Here we present the first attempt to calculate a D0 value for the PCC-R assay, using the formulae proposed by Lloyd and Matsubara, for the dicentric assay.

This value should be considered when using the assay in accident situations where partial-body irradiation is suspected. The value obtained here is much higher than previous D0 values reported for the dicentric assay for X-rays (D0 = 2.7 [15], D0 = 3.8 [19]) or gamma radiation (D0 = 3.5 [16], D0 = 3.0 [24]). This difference can be explained by the nature of the different endpoints measured in each assay. Whereas by the conventional dicentric assay D0 is based on the ability of G0-irradiated lymphocytes to reach metaphase, the D0 measured here includes cells able to reach the G2-phase of the cell cycle. Briefly, the formulae used are based on the initial proportion of irradiated/non-irradiated lymphocytes, and the frequencies of aberrations (dicentrics) per cell in cultures of partial- and total-irradiated blood. It is assumed that aberrations (dicentric or PCC-R) are formed in irradiated cells and the final yield is observed in a mixture of irradiated and unirradiated cells. The frequencies of both aberrations (dicentric and PCC-R) are dose-dependent and this is the most important variable in the calculation method.
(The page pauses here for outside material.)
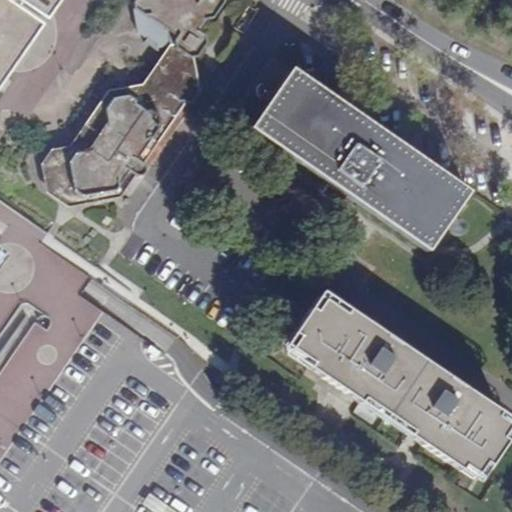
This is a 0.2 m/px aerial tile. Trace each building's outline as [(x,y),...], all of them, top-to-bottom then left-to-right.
[(131,0),(129,4),(130,9),(133,11),(131,14),(131,23),(137,27),(135,30),(136,37),(139,39),(145,38),(148,41),(149,47),(152,49),(159,47),(164,40),(170,39),(170,47),(183,57),(194,54),(202,43),(200,34),(197,31),(204,21),(211,18),(222,3),(221,0),(131,0)] [(183,57),(170,47),(165,65),(173,64),(184,71),(194,54),(183,57)] [(173,64),(165,65),(146,93),(110,101),(72,155),(54,159),(45,172),(48,192),(67,205),(76,202),(82,205),(92,204),(96,198),(101,197),(106,200),(113,199),(122,186),(121,179),(124,174),(131,178),(139,176),(196,94),(195,87),(185,81),(184,71),(173,64)] [(422,255),(465,193),(287,71),(244,132),(422,255)] [(448,398),(451,393),(378,341),(374,345),(317,305),(308,317),(302,313),(284,339),(290,343),(283,354),(355,405),(402,438),(415,447),(411,452),(435,469),(439,464),(453,474),(464,482),(498,433),(448,398)] [(350,410),(351,410),(398,443),(402,438),(355,405),(350,410)]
Apparently there are no differences in the cell-cycling kinetics of lymphocytes having dicentrics or rings in either assay. Rodriguez et al. [25] demonstrated, using the PCC-R assay, that at the G2/M checkpoint, there is minimal selection against complete chromosome elements (chromosome elements with both telomeric ends), which includes dicentrics and rings, and against dicentrics in general. So the only difference between the dicentric and the PCC-R assays is the increase in the frequency of rings per cell due to the fact that in the PCC-R assay, cells are analyzed in almost all phases of their cycle (G1, metaphase, G2), whereas in the dicentric assay only the cells able to reach metaphase are scored.
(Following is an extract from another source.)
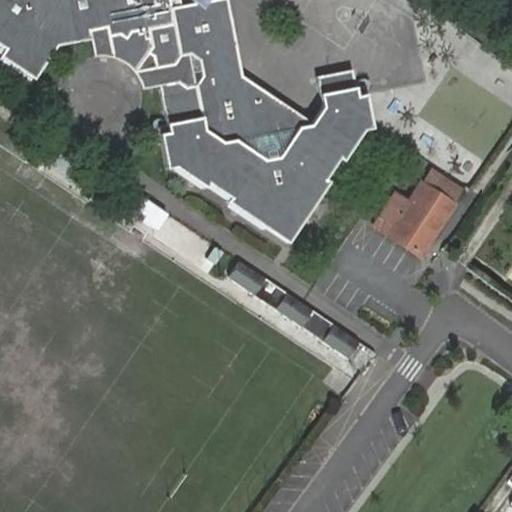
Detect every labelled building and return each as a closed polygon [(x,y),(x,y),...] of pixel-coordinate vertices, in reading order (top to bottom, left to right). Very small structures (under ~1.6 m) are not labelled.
[(0,0),(0,47),(3,50),(0,55),(0,58),(33,82),(57,48),(91,42),(89,32),(99,30),(108,29),(108,36),(120,35),(120,38),(123,37),(124,49),(130,58),(152,55),(154,64),(162,63),(164,72),(166,82),(158,84),(165,131),(158,132),(164,169),(171,167),(203,189),(208,183),(229,198),(224,205),(287,249),(331,187),(325,183),(340,163),(344,165),(366,134),(375,133),(369,93),(358,96),(356,86),(317,92),(319,107),(307,123),(305,122),(291,124),(289,110),(233,71),(204,77),(197,71),(195,56),(201,48),(229,43),(222,2),(215,3),(211,4),(205,5),(167,11),(165,0),(0,0)] [(89,32),(91,42),(94,60),(104,62),(109,63),(116,67),(124,71),(130,75),(133,79),(140,87),(158,84),(166,82),(164,72),(162,63),(154,64),(152,55),(130,58),(124,49),(123,37),(120,38),(120,35),(108,36),(108,29),(99,30),(89,32)] [(417,115),(487,161),(511,122),(511,66),(468,38),(417,115)] [(233,71),(229,43),(201,48),(195,56),(197,71),(204,77),(233,71)] [(368,84),(356,86),(358,96),(369,93),(368,84)] [(305,122),(289,110),(291,124),(305,122)] [(57,156),(50,166),(99,201),(106,191),(57,156)] [(432,168),(421,184),(443,199),(454,183),(432,168)] [(443,199),(421,184),(388,233),(418,254),(462,189),(454,183),(443,199)] [(225,277),(346,360),(358,343),(300,303),(237,260),(225,277)]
The few reports on D0 value estimation for the dicentric assay [15, 16, 19] illustrate the limited attention that deriving this value has received, despite it being critical for the estimation of the irradiated fraction. The need to extend the experimental basis for D0 value estimation was highlighted during an extensive intercomparison exercise using the dicentric assay, where the tendency to overestimation of the irradiated fraction was associated with the possible use of a low value of D0 [17]. Difficulties in fraction estimation were also reported using another D0 value derived for the dicentric assay [19]. It is expected that the use of different cell culture conditions, as well as differences in lymphocyte responses to PHA between donors, may influence the mitotic or PCC indices, and consequently, under similar irradiation conditions, the survival of the lymphocytes (which is measured by the number of metaphases or PCC cells) can vary. It seems reasonable to suggest that D0 values should be derived individually by the different laboratories working in biological dosimetry, as recommended in the seminal paper on this topic [15].

CONCLUSION

The potential to distinguish partial from total irradiation by analyzing the distribution of PCC rings among cells was confirmed under the conditions used in the present study. In such circumstances it is possible to apply the pre-existing calculation tools developed for the dicentric assay for dose and fraction estimation and obtain results similar to those previously obtained for the dicentric assay. A D0 value of 10.9 Gy gave the best results in fraction estimation. More experimental data from different laboratories, using different donors, radiation qualities and PCC protocols, should provide additional information on the applicability of the PCC ring assay for the evaluation of partial-body irradiation.

FUNDING

This work was supported by a Type II grant from the International Atomic Energy Agency (CUB/10010) awarded to I.R.